(Transcribed page text)
=== Begin Enclosure ===

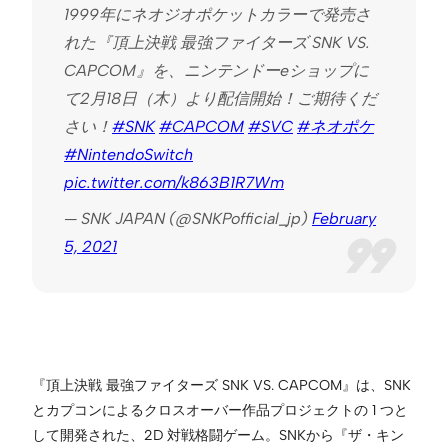
1999年にネオジオポケットカラーで発売さ
れた『頂上決戦 最強ファイターズ SNK VS.
CAPCOM』を、ニンテンドーeショップに
て2月18日（木）より配信開始！ご期待くだ
さい！
#SNK
#CAPCOM
#SVC
#ネオポケ
#NintendoSwitch
pic.twitter.com/k863B1R7Wm
— SNK JAPAN (@SNKPofficial_jp)
February
5, 2021
『頂上決戦 最強ファイターズ SNK VS. CAPCOM』は、SNK
とカプコンによるクロスオーバー作品プロジェクトの 1 つと
して開発された、2D 対戦格闘ゲーム。SNKから『ザ・キン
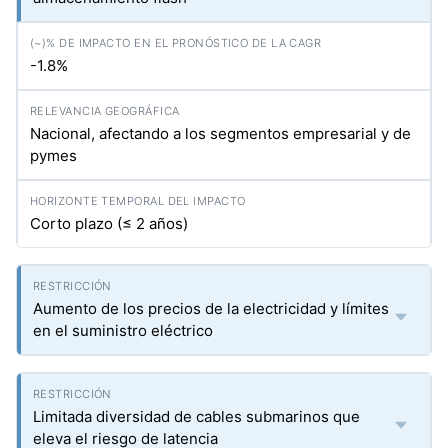
-1.8%
Nacional, afectando a los segmentos empresarial y de
pymes
Corto plazo (≤ 2 años)
Aumento de los precios de la electricidad y límites
en el suministro eléctrico
Limitada diversidad de cables submarinos que
eleva el riesgo de latencia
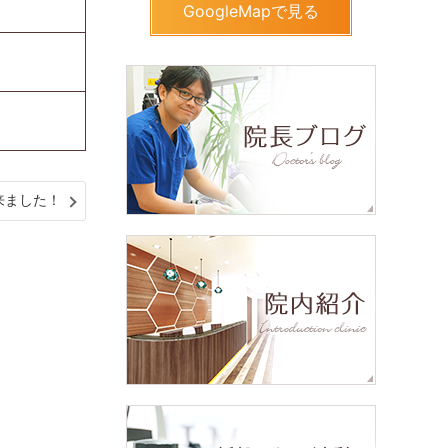
GoogleMapで見る
来ました！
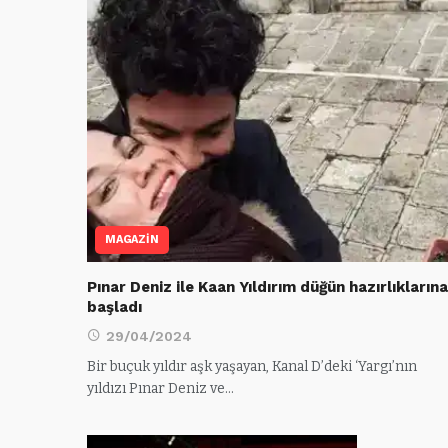
MAGAZİN
Pınar Deniz ile Kaan Yıldırım düğün hazırlıklarına
başladı
29/04/2024
Bir buçuk yıldır aşk yaşayan, Kanal D’deki ‘Yargı’nın
yıldızı Pınar Deniz ve…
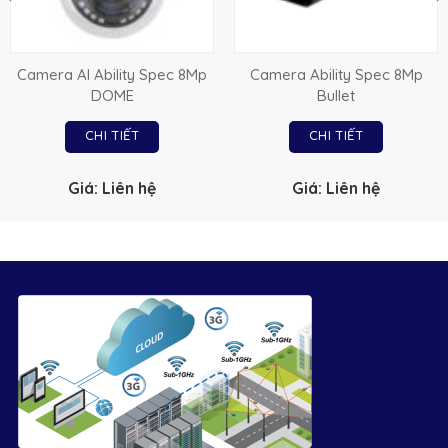
Camera AI Ability Spec 8Mp
Camera Ability Spec 8Mp
DOME
Bullet
CHI TIẾT
CHI TIẾT
Giá: Liên hệ
Giá: Liên hệ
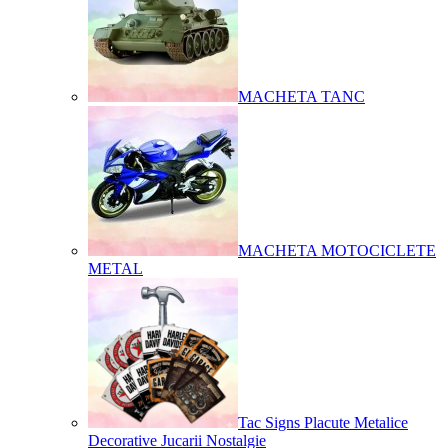
MACHETA TANC
MACHETA MOTOCICLETE
METAL
Tac Signs Placute Metalice
Decorative Jucarii Nostalgie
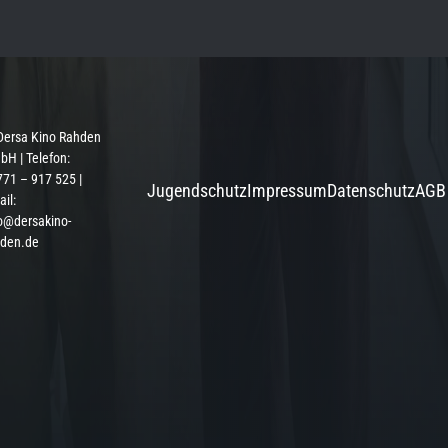
Dersa Kino Rahden
H | Telefon:
71 – 917 525 |
Jugendschutz
Impressum
Datenschutz
AGB
il:
o@dersakino-
hden.de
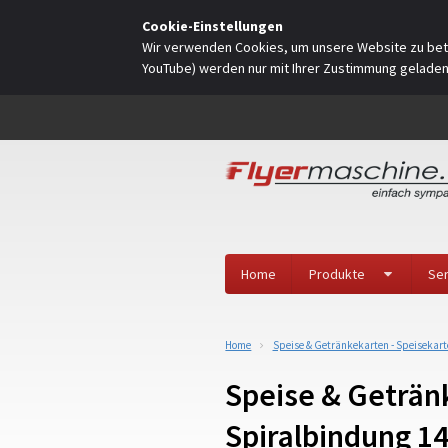
Cookie-Einstellungen
Wir verwenden Cookies, um unsere Website zu betr
YouTube) werden nur mit Ihrer Zustimmung gelade
Home
Produkte
Ser
Home
Speise & Getränkekarten - Speisekarte
Speise & Getränk
Spiralbindung 14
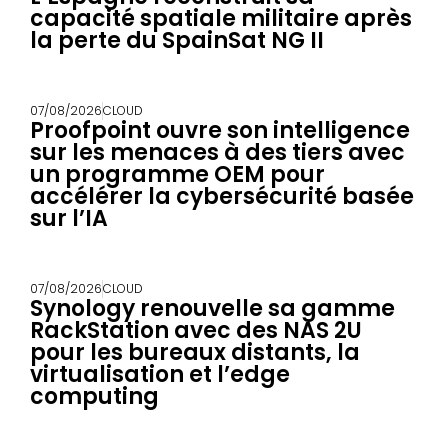
capacité spatiale militaire après
la perte du SpainSat NG II
07/08/2026
CLOUD
Proofpoint ouvre son intelligence
sur les menaces à des tiers avec
un programme OEM pour
accélérer la cybersécurité basée
sur l’IA
07/08/2026
CLOUD
Synology renouvelle sa gamme
RackStation avec des NAS 2U
pour les bureaux distants, la
virtualisation et l’edge
computing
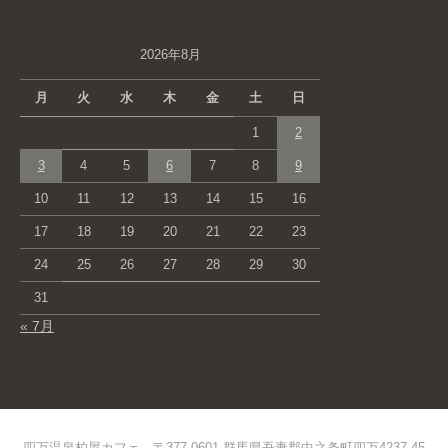
2026年8月
月
火
水
木
金
土
日
1
2
3
4
5
6
7
8
9
10
11
12
13
14
15
16
17
18
19
20
21
22
23
24
25
26
27
28
29
30
31
« 7月
四万温泉柏屋カフェ 〒377-0601 群馬県吾妻郡中之条町四万4237-45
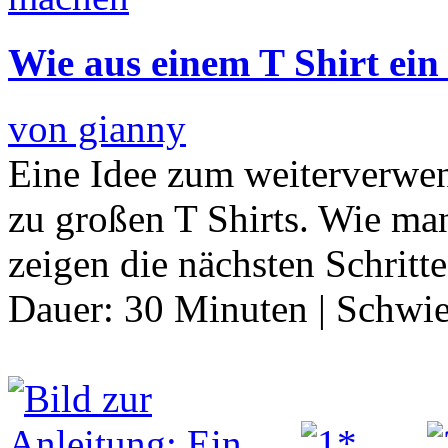
Wie aus einem T Shirt ein
von gianny
Eine Idee zum weiterverwen
zu großen T Shirts. Wie man
zeigen die nächsten Schritt
Dauer:
30 Minuten
|
Schwie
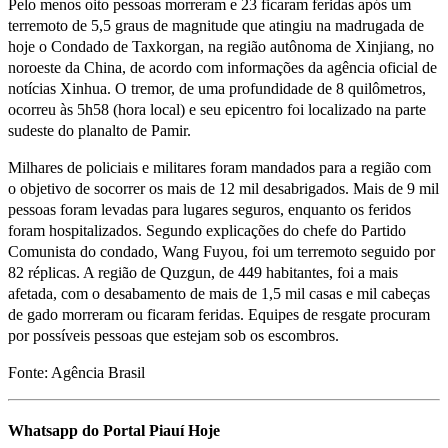
Pelo menos oito pessoas morreram e 23 ficaram feridas após um
terremoto de 5,5 graus de magnitude que atingiu na madrugada de
hoje o Condado de Taxkorgan, na região autônoma de Xinjiang, no
noroeste da China, de acordo com informações da agência oficial de
notícias Xinhua. O tremor, de uma profundidade de 8 quilômetros,
ocorreu às 5h58 (hora local) e seu epicentro foi localizado na parte
sudeste do planalto de Pamir.
Milhares de policiais e militares foram mandados para a região com
o objetivo de socorrer os mais de 12 mil desabrigados. Mais de 9 mil
pessoas foram levadas para lugares seguros, enquanto os feridos
foram hospitalizados. Segundo explicações do chefe do Partido
Comunista do condado, Wang Fuyou, foi um terremoto seguido por
82 réplicas. A região de Quzgun, de 449 habitantes, foi a mais
afetada, com o desabamento de mais de 1,5 mil casas e mil cabeças
de gado morreram ou ficaram feridas. Equipes de resgate procuram
por possíveis pessoas que estejam sob os escombros.
Fonte: Agência Brasil
Whatsapp do Portal Piauí Hoje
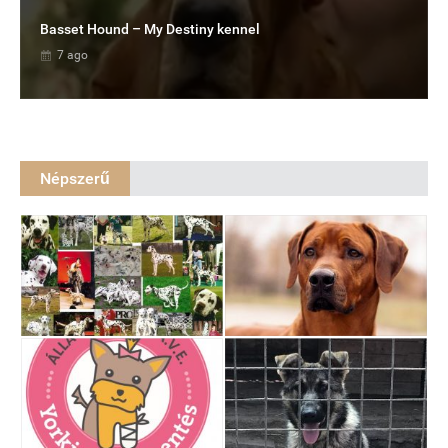
Basset Hound – My Destiny kennel
7 ago
Népszerű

=== End Enclosure ===

### ASSIGNMENT
Copy out all of the entries above with every "CLOUD" renamed to "CLOUD COMPUTING" and everything else left unchanged. Omit the pictures from your answer.

### ANSWER TO THIS EXERCISE
1999年にネオジオポケットカラーで発売さ
れた『頂上決戦 最強ファイターズ SNK VS.
CAPCOM』を、ニンテンドーeショップに
て2月18日（木）より配信開始！ご期待くだ
さい！
#SNK
#CAPCOM
#SVC
#ネオポケ
#NintendoSwitch
pic.twitter.com/k863B1R7Wm
— SNK JAPAN (@SNKPofficial_jp)
February
5, 2021
『頂上決戦 最強ファイターズ SNK VS. CAPCOM』は、SNK
とカプコンによるクロスオーバー作品プロジェクトの 1 つと
して開発された、2D 対戦格闘ゲーム。SNKから『ザ・キン
-1.8%
Nacional, afectando a los segmentos empresarial y de
pymes
Corto plazo (≤ 2 años)
Aumento de los precios de la electricidad y límites
en el suministro eléctrico
Limitada diversidad de cables submarinos que
eleva el riesgo de latencia
GoogleMapで見る
来ました！
MAGAZİN
Pınar Deniz ile Kaan Yıldırım düğün hazırlıklarına
başladı
29/04/2024
Bir buçuk yıldır aşk yaşayan, Kanal D’deki ‘Yargı’nın
yıldızı Pınar Deniz ve…
Camera AI Ability Spec 8Mp
Camera Ability Spec 8Mp
DOME
Bullet
CHI TIẾT
CHI TIẾT
Giá: Liên hệ
Giá: Liên hệ
MACHETA TANC
MACHETA MOTOCICLETE
METAL
Tac Signs Placute Metalice
Decorative Jucarii Nostalgie
Dersa Kino Rahden
H | Telefon:
71 – 917 525 |
Jugendschutz
Impressum
Datenschutz
AGB
il:
o@dersakino-
hden.de
Cookie-Einstellungen
Wir verwenden Cookies, um unsere Website zu betr
YouTube) werden nur mit Ihrer Zustimmung gelade
Home
Produkte
Ser
Home
Speise & Getränkekarten - Speisekarte
Speise & Getränk
Spiralbindung 14
capacité spatiale militaire après
la perte du SpainSat NG II
07/08/2026
CLOUD COMPUTING
Proofpoint ouvre son intelligence
sur les menaces à des tiers avec
un programme OEM pour
accélérer la cybersécurité basée
sur l’IA
07/08/2026
CLOUD COMPUTING
Synology renouvelle sa gamme
RackStation avec des NAS 2U
pour les bureaux distants, la
virtualisation et l’edge
computing
2026年8月
月
火
水
木
金
土
日
1
2
3
4
5
6
7
8
9
10
11
12
13
14
15
16
17
18
19
20
21
22
23
24
25
26
27
28
29
30
31
« 7月
四万温泉柏屋カフェ 〒377-0601 群馬県吾妻郡中之条町四万4237-45
Wie aus einem T Shirt ein
von gianny
Eine Idee zum weiterverwen
zu großen T Shirts. Wie man
zeigen die nächsten Schritt
Dauer:
30 Minuten
|
Schwie
Pelo menos oito pessoas morreram e 23 ficaram feridas após um
terremoto de 5,5 graus de magnitude que atingiu na madrugada de
hoje o Condado de Taxkorgan, na região autônoma de Xinjiang, no
noroeste da China, de acordo com informações da agência oficial de
notícias Xinhua. O tremor, de uma profundidade de 8 quilômetros,
ocorreu às 5h58 (hora local) e seu epicentro foi localizado na parte
sudeste do planalto de Pamir.
Milhares de policiais e militares foram mandados para a região com
o objetivo de socorrer os mais de 12 mil desabrigados. Mais de 9 mil
pessoas foram levadas para lugares seguros, enquanto os feridos
foram hospitalizados. Segundo explicações do chefe do Partido
Comunista do condado, Wang Fuyou, foi um terremoto seguido por
82 réplicas. A região de Quzgun, de 449 habitantes, foi a mais
afetada, com o desabamento de mais de 1,5 mil casas e mil cabeças
de gado morreram ou ficaram feridas. Equipes de resgate procuram
por possíveis pessoas que estejam sob os escombros.
Fonte: Agência Brasil
Whatsapp do Portal Piauí Hoje
Basset Hound – My Destiny kennel
7 ago
Népszerű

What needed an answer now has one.